Yes. The accent is on behaving. Dictatorial trends are also omni-present in the EU, and especially in the non-elected European Commission (EC) which calls the shots on all important matters. Italy’s Fife-Star Eurosceptic Government presented its 2019 budget to Brussels. Not only was the government scolded and reprimanded for overstretching its accounts with a deficit exceeding the 3% EU imposed debt margin, but the government had to present a new budget within 3 weeks. That is how a not-so-well behaving EU government is treated. What a stretch of authoritarian EU rule vis-à-vis a sovereign government. And ‘sovereignty’ is – the EU boasts – the key to a coherent European Union.
On the other hand, France has for years been infringing on the (in)famous 3% rule. And again, for the 2019 budget. However, the French government received a friendly drafted note saying,would you please reconsider your budget deficit for the next year. No scolding. One does not reprimand a Rothchild Child. Double standards, corruption, nepotism, are among the attributes of fascism. It’s growing fast, everywhere in the west. It has taken on a life of itself. And the military is prepared. Everywhere. – If only they, the military, would wake up and stand with the people instead of the ruling elite that treats them like their peons. Yet, they are part of the people; they belong to the most common of the people. In the end, they get the same shaft treatment as the people – they are tortured and shot when they are no longer needed, or if they don’t behave as the neocon-fascists want.

So, Dear Military Men and Women – why not pre-empt such risks and stand with the people from the very beginning? – The entire fake and criminal system would collapse if it wouldn’t have the protection of the police and the military. You, dear Men and Women form the Police and Military, you have the power and the moral obligation to stand by the people, not defending the ruthless, brutal elitist and criminal rulers – à la Macri, Bolsonaro, Piñera, Duque, Macron, May and Merkel. And there are many more  of the same blood.

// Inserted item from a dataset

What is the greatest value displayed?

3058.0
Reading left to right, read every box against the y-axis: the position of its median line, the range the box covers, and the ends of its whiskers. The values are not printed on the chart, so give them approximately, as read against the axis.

One of the first signsfor what was to happen throughout Latin America and spreading through the western world, was the “fake election” of Macri, in 2015 in Argentina. Some of us saw it coming and wrote about it. We were ignored, even laughed at. We were told – we didn’t understand the democratic process. Yes, right. In the meantime, the trend towards the right, towards a permanent state of Emergency, a de facto Martial Rule has become irreversible. France has incorporated the permanent state of emergency in her Constitution. Armed police and military are a steady presence throughout Paris and France’s major cities.
There are only a few, very few exceptions left in Latin America, indeed in the western world.
And let’s do whatever we can to save them from the bulldozer of fascism.